Unmade Music – 12 May 2020

An iconic, super-minimal version of a song about giving by two of my all-time favourite artists

The social media feeds of us pandemically-despondent musicians, choristers and music-lovers of all kinds are awash not just with our ten selected influential record albums and cool virtual incarnations of the music we once made and shared publicly – they are awash too with unmade music.

As seemingly endless similar days and weeks drift by, musicians facing boredom, financial uncertainty and even crises of identity are posting ennui-, angst-, and even rage-filled notices of the concerts, tours, services that ‘would have been.’ For me, as optimistically postponed or resignedly cancelled freelance dates slip into propositional history and my institutions grapple with a future nearly impossible to plan, the four choirs that surround and in many ways define my creative life seem to sink only further into limbo as longer-term worries about singing and contagion spread almost more quickly than COVID-19 itself.

I watch, sometimes inspired by new challenges on the virtual front; sometimes lying awake wondering how and when music will once again fill our churches and concert halls – and wondering, as one artist put it, how much value has a cobbler to a world that doesn’t wear shoes? To add an uglier side to this snapshot of artistic crisis, singer Bryan Adams is currently reaping the unpleasant fruits of a post including a snippet of his song Cuts like a knife nestled in a racist tirade against the Chinese ‘bastards’ he blames for the pandemic that cancelled three shows he would currently have been doing at the Royal Albert Hall.

Unmade music is relatively foreign to those of us who have grown up making it. As I’ve been chatting informally with colleagues, many of us listen to strikingly little music for recreational purposes, even as we endlessly pore over it coveting to play/sing it ourselves, hear others’ interpretations, learn styles and techniques helpful to our own art. Much as I love music, and I’m probably old-fashioned, but the concept of Spotify offering a playlist designed to suit my tastes or still worse capture or enhance my mood is as other-worldly to me as Gwynneth Paltrow promising me new-age health revolutions.

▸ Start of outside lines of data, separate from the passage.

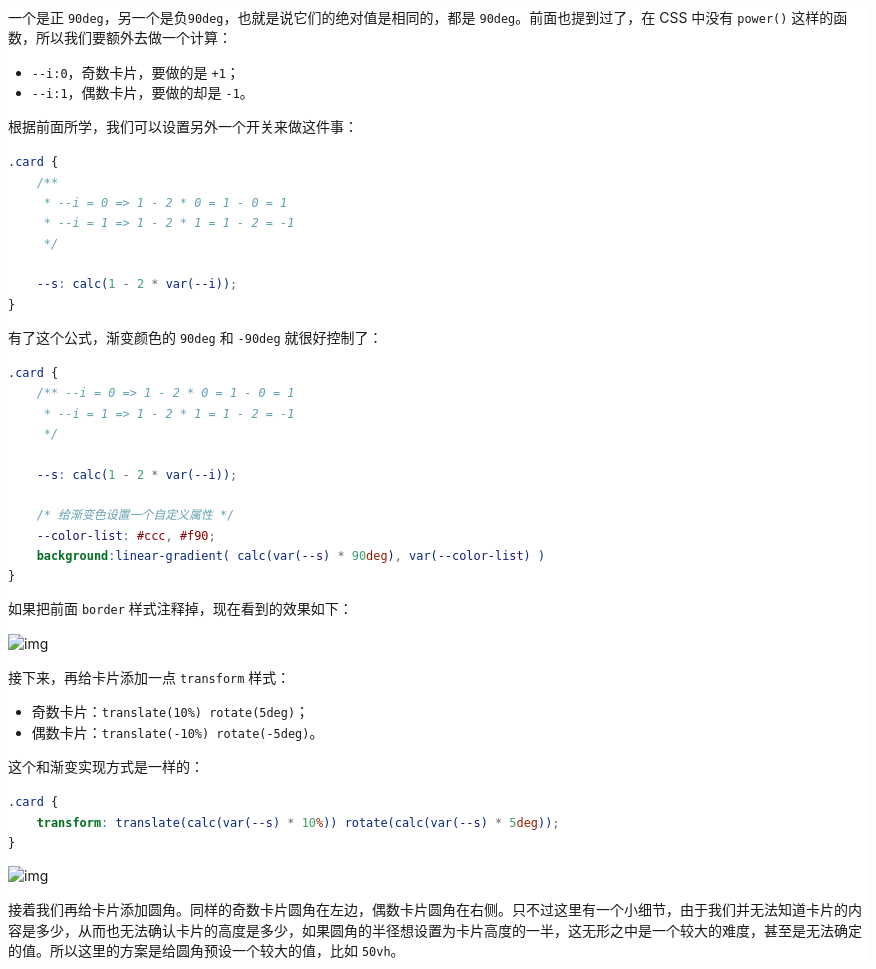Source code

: 一个是正 `90deg`，另一个是负`90deg`，也就是说它们的绝对值是相同的，都是 `90deg`。前面也提到过了，在 CSS 中没有 `power()` 这样的函数，所以我们要额外去做一个计算： 

- `--i:0`，奇数卡片，要做的是 `+1`； 
- `--i:1`，偶数卡片，要做的却是 `-1`。 

根据前面所学，我们可以设置另外一个开关来做这件事：

```CSS
.card {
    /** 
     * --i = 0 => 1 - 2 * 0 = 1 - 0 = 1 
     * --i = 1 => 1 - 2 * 1 = 1 - 2 = -1 
     */
    
    --s: calc(1 - 2 * var(--i)); 
}
```

有了这个公式，渐变颜色的 `90deg` 和 `-90deg` 就很好控制了：

```CSS
.card { 
    /** --i = 0 => 1 - 2 * 0 = 1 - 0 = 1 
     * --i = 1 => 1 - 2 * 1 = 1 - 2 = -1 
     */
     
    --s: calc(1 - 2 * var(--i)); 
    
    /* 给渐变色设置一个自定义属性 */
    --color-list: #ccc, #f90; 
    background:linear-gradient( calc(var(--s) * 90deg), var(--color-list) ) 
} 
```

如果把前面 `border` 样式注释掉，现在看到的效果如下： 

![img](https://p3-juejin.byteimg.com/tos-cn-i-k3u1fbpfcp/ef9d307cb00b4f9eab56bae0751c7803~tplv-k3u1fbpfcp-zoom-1.image)

接下来，再给卡片添加一点 `transform` 样式： 

- 奇数卡片：`translate(10%) rotate(5deg)`； 
- 偶数卡片：`translate(-10%) rotate(-5deg)`。 

这个和渐变实现方式是一样的： 

```CSS
.card { 
    transform: translate(calc(var(--s) * 10%)) rotate(calc(var(--s) * 5deg)); 
}
```

![img](https://p3-juejin.byteimg.com/tos-cn-i-k3u1fbpfcp/ef371aeadd8247d48c39691b132c7579~tplv-k3u1fbpfcp-zoom-1.image)

接着我们再给卡片添加圆角。同样的奇数卡片圆角在左边，偶数卡片圆角在右侧。只不过这里有一个小细节，由于我们并无法知道卡片的内容是多少，从而也无法确认卡片的高度是多少，如果圆角的半径想设置为卡片高度的一半，这无形之中是一个较大的难度，甚至是无法确定的值。所以这里的方案是给圆角预设一个较大的值，比如 `50vh`。
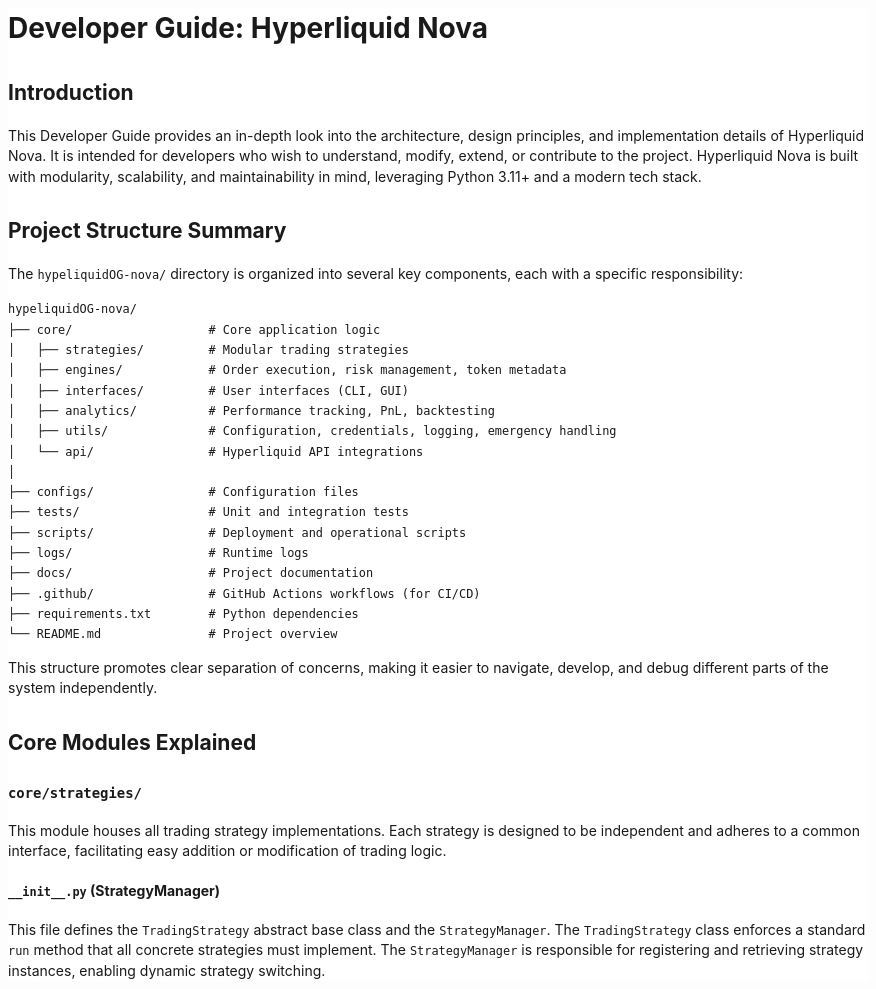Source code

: # Developer Guide: Hyperliquid Nova

## Introduction

This Developer Guide provides an in-depth look into the architecture, design principles, and implementation details of Hyperliquid Nova. It is intended for developers who wish to understand, modify, extend, or contribute to the project. Hyperliquid Nova is built with modularity, scalability, and maintainability in mind, leveraging Python 3.11+ and a modern tech stack.

## Project Structure Summary

The `hypeliquidOG-nova/` directory is organized into several key components, each with a specific responsibility:

```
hypeliquidOG-nova/
├── core/                   # Core application logic
│   ├── strategies/         # Modular trading strategies
│   ├── engines/            # Order execution, risk management, token metadata
│   ├── interfaces/         # User interfaces (CLI, GUI)
│   ├── analytics/          # Performance tracking, PnL, backtesting
│   ├── utils/              # Configuration, credentials, logging, emergency handling
│   └── api/                # Hyperliquid API integrations
│
├── configs/                # Configuration files
├── tests/                  # Unit and integration tests
├── scripts/                # Deployment and operational scripts
├── logs/                   # Runtime logs
├── docs/                   # Project documentation
├── .github/                # GitHub Actions workflows (for CI/CD)
├── requirements.txt        # Python dependencies
└── README.md               # Project overview
```

This structure promotes clear separation of concerns, making it easier to navigate, develop, and debug different parts of the system independently.




## Core Modules Explained

### `core/strategies/`

This module houses all trading strategy implementations. Each strategy is designed to be independent and adheres to a common interface, facilitating easy addition or modification of trading logic.

#### `__init__.py` (StrategyManager)

This file defines the `TradingStrategy` abstract base class and the `StrategyManager`. The `TradingStrategy` class enforces a standard `run` method that all concrete strategies must implement. The `StrategyManager` is responsible for registering and retrieving strategy instances, enabling dynamic strategy switching.
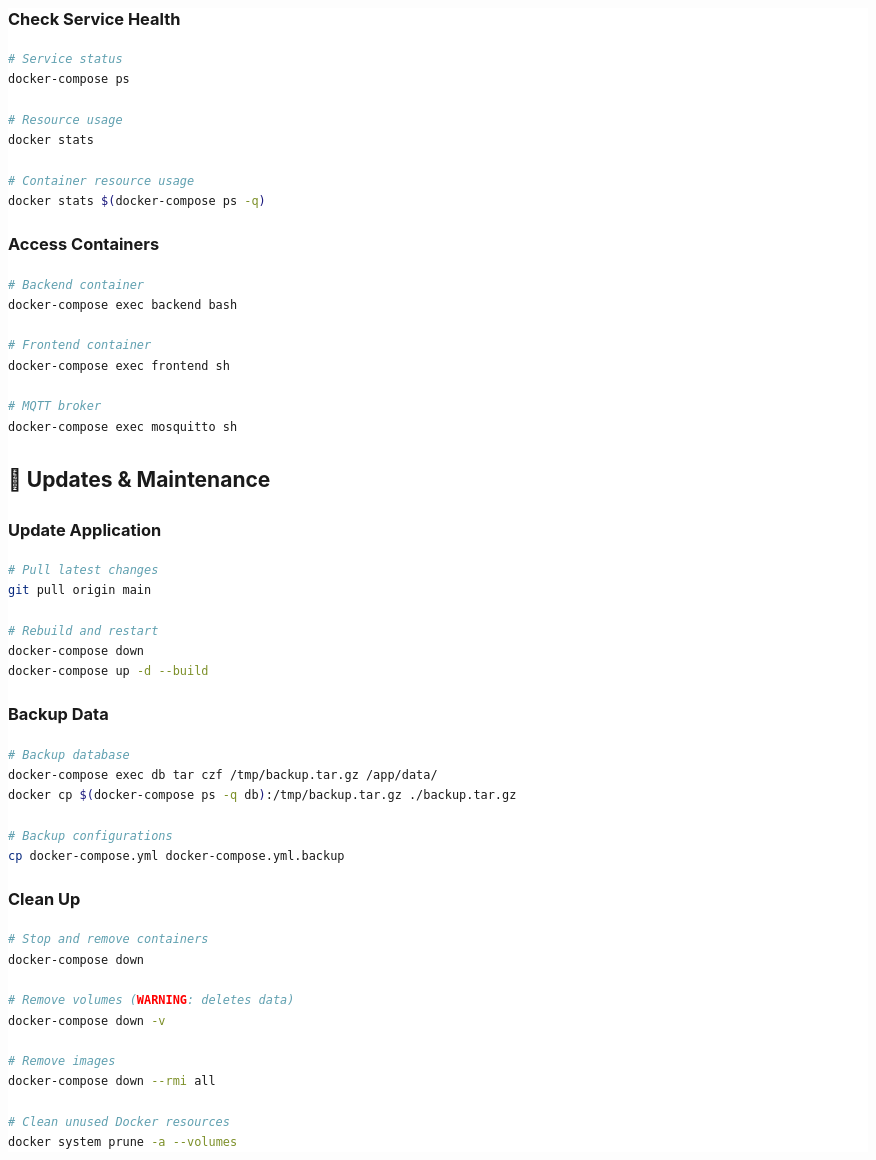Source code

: ### Check Service Health

```bash
# Service status
docker-compose ps

# Resource usage
docker stats

# Container resource usage
docker stats $(docker-compose ps -q)
```

### Access Containers

```bash
# Backend container
docker-compose exec backend bash

# Frontend container
docker-compose exec frontend sh

# MQTT broker
docker-compose exec mosquitto sh
```

## 🔄 Updates & Maintenance

### Update Application

```bash
# Pull latest changes
git pull origin main

# Rebuild and restart
docker-compose down
docker-compose up -d --build
```

### Backup Data

```bash
# Backup database
docker-compose exec db tar czf /tmp/backup.tar.gz /app/data/
docker cp $(docker-compose ps -q db):/tmp/backup.tar.gz ./backup.tar.gz

# Backup configurations
cp docker-compose.yml docker-compose.yml.backup
```

### Clean Up

```bash
# Stop and remove containers
docker-compose down

# Remove volumes (WARNING: deletes data)
docker-compose down -v

# Remove images
docker-compose down --rmi all

# Clean unused Docker resources
docker system prune -a --volumes
```

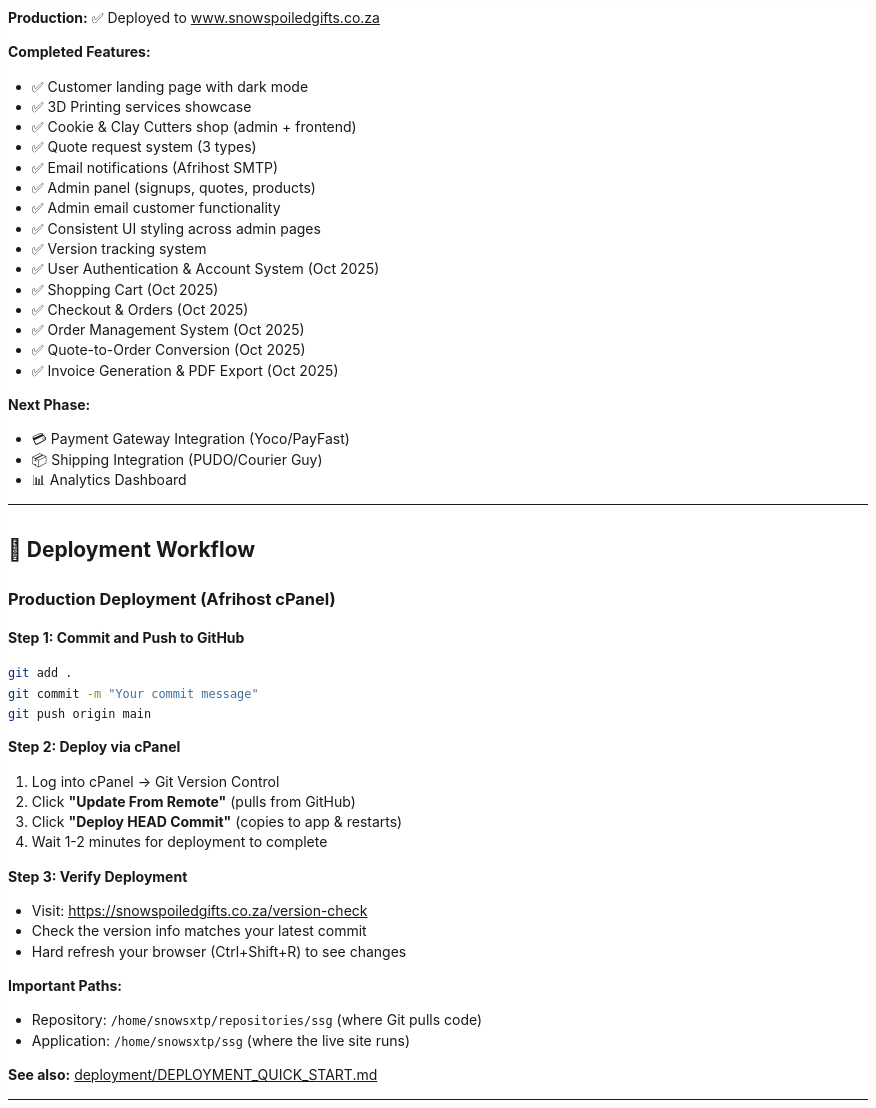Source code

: **Production:** ✅ Deployed to www.snowspoiledgifts.co.za

**Completed Features:**
- ✅ Customer landing page with dark mode
- ✅ 3D Printing services showcase
- ✅ Cookie & Clay Cutters shop (admin + frontend)
- ✅ Quote request system (3 types)
- ✅ Email notifications (Afrihost SMTP)
- ✅ Admin panel (signups, quotes, products)
- ✅ Admin email customer functionality
- ✅ Consistent UI styling across admin pages
- ✅ Version tracking system
- ✅ User Authentication & Account System (Oct 2025)
- ✅ Shopping Cart (Oct 2025)
- ✅ Checkout & Orders (Oct 2025)
- ✅ Order Management System (Oct 2025)
- ✅ Quote-to-Order Conversion (Oct 2025)
- ✅ Invoice Generation & PDF Export (Oct 2025)

**Next Phase:**
- 💳 Payment Gateway Integration (Yoco/PayFast)
- 📦 Shipping Integration (PUDO/Courier Guy)
- 📊 Analytics Dashboard

---

## 🚀 Deployment Workflow

### Production Deployment (Afrihost cPanel)

**Step 1: Commit and Push to GitHub**
```bash
git add .
git commit -m "Your commit message"
git push origin main
```

**Step 2: Deploy via cPanel**
1. Log into cPanel → Git Version Control
2. Click **"Update From Remote"** (pulls from GitHub)
3. Click **"Deploy HEAD Commit"** (copies to app & restarts)
4. Wait 1-2 minutes for deployment to complete

**Step 3: Verify Deployment**
- Visit: https://snowspoiledgifts.co.za/version-check
- Check the version info matches your latest commit
- Hard refresh your browser (Ctrl+Shift+R) to see changes

**Important Paths:**
- Repository: `/home/snowsxtp/repositories/ssg` (where Git pulls code)
- Application: `/home/snowsxtp/ssg` (where the live site runs)

**See also:** [deployment/DEPLOYMENT_QUICK_START.md](deployment/DEPLOYMENT_QUICK_START.md)

---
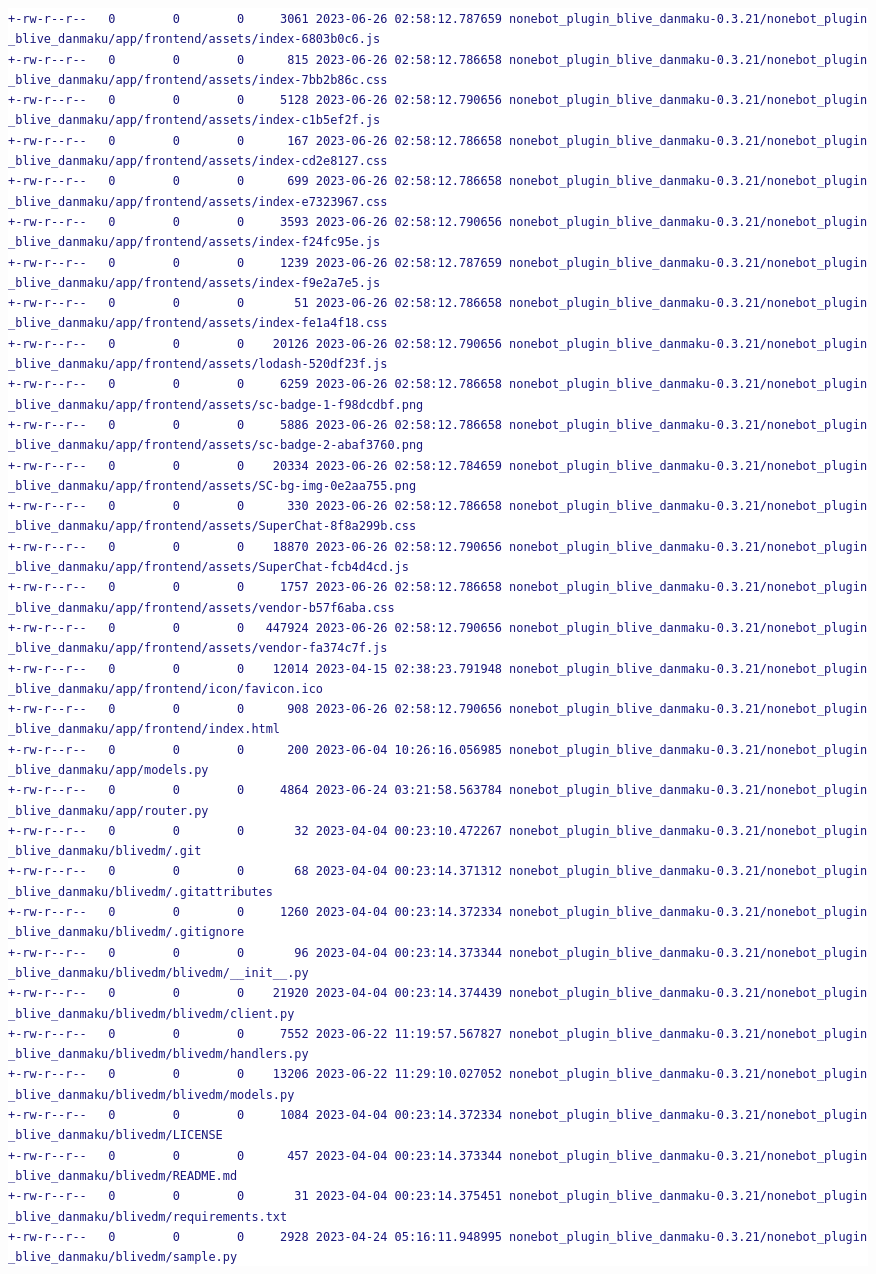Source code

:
 ```diff
+-rw-r--r--   0        0        0     3061 2023-06-26 02:58:12.787659 nonebot_plugin_blive_danmaku-0.3.21/nonebot_plugin_blive_danmaku/app/frontend/assets/index-6803b0c6.js
+-rw-r--r--   0        0        0      815 2023-06-26 02:58:12.786658 nonebot_plugin_blive_danmaku-0.3.21/nonebot_plugin_blive_danmaku/app/frontend/assets/index-7bb2b86c.css
+-rw-r--r--   0        0        0     5128 2023-06-26 02:58:12.790656 nonebot_plugin_blive_danmaku-0.3.21/nonebot_plugin_blive_danmaku/app/frontend/assets/index-c1b5ef2f.js
+-rw-r--r--   0        0        0      167 2023-06-26 02:58:12.786658 nonebot_plugin_blive_danmaku-0.3.21/nonebot_plugin_blive_danmaku/app/frontend/assets/index-cd2e8127.css
+-rw-r--r--   0        0        0      699 2023-06-26 02:58:12.786658 nonebot_plugin_blive_danmaku-0.3.21/nonebot_plugin_blive_danmaku/app/frontend/assets/index-e7323967.css
+-rw-r--r--   0        0        0     3593 2023-06-26 02:58:12.790656 nonebot_plugin_blive_danmaku-0.3.21/nonebot_plugin_blive_danmaku/app/frontend/assets/index-f24fc95e.js
+-rw-r--r--   0        0        0     1239 2023-06-26 02:58:12.787659 nonebot_plugin_blive_danmaku-0.3.21/nonebot_plugin_blive_danmaku/app/frontend/assets/index-f9e2a7e5.js
+-rw-r--r--   0        0        0       51 2023-06-26 02:58:12.786658 nonebot_plugin_blive_danmaku-0.3.21/nonebot_plugin_blive_danmaku/app/frontend/assets/index-fe1a4f18.css
+-rw-r--r--   0        0        0    20126 2023-06-26 02:58:12.790656 nonebot_plugin_blive_danmaku-0.3.21/nonebot_plugin_blive_danmaku/app/frontend/assets/lodash-520df23f.js
+-rw-r--r--   0        0        0     6259 2023-06-26 02:58:12.786658 nonebot_plugin_blive_danmaku-0.3.21/nonebot_plugin_blive_danmaku/app/frontend/assets/sc-badge-1-f98dcdbf.png
+-rw-r--r--   0        0        0     5886 2023-06-26 02:58:12.786658 nonebot_plugin_blive_danmaku-0.3.21/nonebot_plugin_blive_danmaku/app/frontend/assets/sc-badge-2-abaf3760.png
+-rw-r--r--   0        0        0    20334 2023-06-26 02:58:12.784659 nonebot_plugin_blive_danmaku-0.3.21/nonebot_plugin_blive_danmaku/app/frontend/assets/SC-bg-img-0e2aa755.png
+-rw-r--r--   0        0        0      330 2023-06-26 02:58:12.786658 nonebot_plugin_blive_danmaku-0.3.21/nonebot_plugin_blive_danmaku/app/frontend/assets/SuperChat-8f8a299b.css
+-rw-r--r--   0        0        0    18870 2023-06-26 02:58:12.790656 nonebot_plugin_blive_danmaku-0.3.21/nonebot_plugin_blive_danmaku/app/frontend/assets/SuperChat-fcb4d4cd.js
+-rw-r--r--   0        0        0     1757 2023-06-26 02:58:12.786658 nonebot_plugin_blive_danmaku-0.3.21/nonebot_plugin_blive_danmaku/app/frontend/assets/vendor-b57f6aba.css
+-rw-r--r--   0        0        0   447924 2023-06-26 02:58:12.790656 nonebot_plugin_blive_danmaku-0.3.21/nonebot_plugin_blive_danmaku/app/frontend/assets/vendor-fa374c7f.js
+-rw-r--r--   0        0        0    12014 2023-04-15 02:38:23.791948 nonebot_plugin_blive_danmaku-0.3.21/nonebot_plugin_blive_danmaku/app/frontend/icon/favicon.ico
+-rw-r--r--   0        0        0      908 2023-06-26 02:58:12.790656 nonebot_plugin_blive_danmaku-0.3.21/nonebot_plugin_blive_danmaku/app/frontend/index.html
+-rw-r--r--   0        0        0      200 2023-06-04 10:26:16.056985 nonebot_plugin_blive_danmaku-0.3.21/nonebot_plugin_blive_danmaku/app/models.py
+-rw-r--r--   0        0        0     4864 2023-06-24 03:21:58.563784 nonebot_plugin_blive_danmaku-0.3.21/nonebot_plugin_blive_danmaku/app/router.py
+-rw-r--r--   0        0        0       32 2023-04-04 00:23:10.472267 nonebot_plugin_blive_danmaku-0.3.21/nonebot_plugin_blive_danmaku/blivedm/.git
+-rw-r--r--   0        0        0       68 2023-04-04 00:23:14.371312 nonebot_plugin_blive_danmaku-0.3.21/nonebot_plugin_blive_danmaku/blivedm/.gitattributes
+-rw-r--r--   0        0        0     1260 2023-04-04 00:23:14.372334 nonebot_plugin_blive_danmaku-0.3.21/nonebot_plugin_blive_danmaku/blivedm/.gitignore
+-rw-r--r--   0        0        0       96 2023-04-04 00:23:14.373344 nonebot_plugin_blive_danmaku-0.3.21/nonebot_plugin_blive_danmaku/blivedm/blivedm/__init__.py
+-rw-r--r--   0        0        0    21920 2023-04-04 00:23:14.374439 nonebot_plugin_blive_danmaku-0.3.21/nonebot_plugin_blive_danmaku/blivedm/blivedm/client.py
+-rw-r--r--   0        0        0     7552 2023-06-22 11:19:57.567827 nonebot_plugin_blive_danmaku-0.3.21/nonebot_plugin_blive_danmaku/blivedm/blivedm/handlers.py
+-rw-r--r--   0        0        0    13206 2023-06-22 11:29:10.027052 nonebot_plugin_blive_danmaku-0.3.21/nonebot_plugin_blive_danmaku/blivedm/blivedm/models.py
+-rw-r--r--   0        0        0     1084 2023-04-04 00:23:14.372334 nonebot_plugin_blive_danmaku-0.3.21/nonebot_plugin_blive_danmaku/blivedm/LICENSE
+-rw-r--r--   0        0        0      457 2023-04-04 00:23:14.373344 nonebot_plugin_blive_danmaku-0.3.21/nonebot_plugin_blive_danmaku/blivedm/README.md
+-rw-r--r--   0        0        0       31 2023-04-04 00:23:14.375451 nonebot_plugin_blive_danmaku-0.3.21/nonebot_plugin_blive_danmaku/blivedm/requirements.txt
+-rw-r--r--   0        0        0     2928 2023-04-24 05:16:11.948995 nonebot_plugin_blive_danmaku-0.3.21/nonebot_plugin_blive_danmaku/blivedm/sample.py
```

As, by default rather than qualification, media guru to my congregation, it is a strange new thing to synthesise Virtual Services that can, like a radio show, feature anthems my choir doesn’t have to prepare on time (indeed, might never even learn), and organ postludes there is no need for me to re-prepare (or indeed, that I’ll never have to learn at all). My musician’s constant calculus – finding and researching, physically and mentally learning, rehearsing with others, polishing and offering on time and in various venues – is suspended, or in the case of virtual services mostly reduced to combing the Internet for what can be found that is suitable and legal for me to DJ to the faithful. This is not an entirely unpleasant, unstimulating or unsatisfying experience: but it certainly is different.

Among our various depressed, disjointed and terrified outbursts online also dwell thoughts of optimism and resilience: as one colleague recently put it:

My boat is strong and it has no leaks, it just also has no anchor… Or it has a different anchor that I don’t know how to utilize yet.

I made my first-ever trip to give blood yesterday – a tremendous feeling of honest service to my species – and I was struck by the hauntingly familiar (from more musical days) welcome, gratitude and satisfaction I felt offering up this simple gift. To all of you who feel music coursing through your veins as I do, and are uncharacteristically unable to give it at the moment – never forget to give in the ways that you still can, and never forget the connection. To turn, turn, will be our delight ’til by turning, turning, we come round right.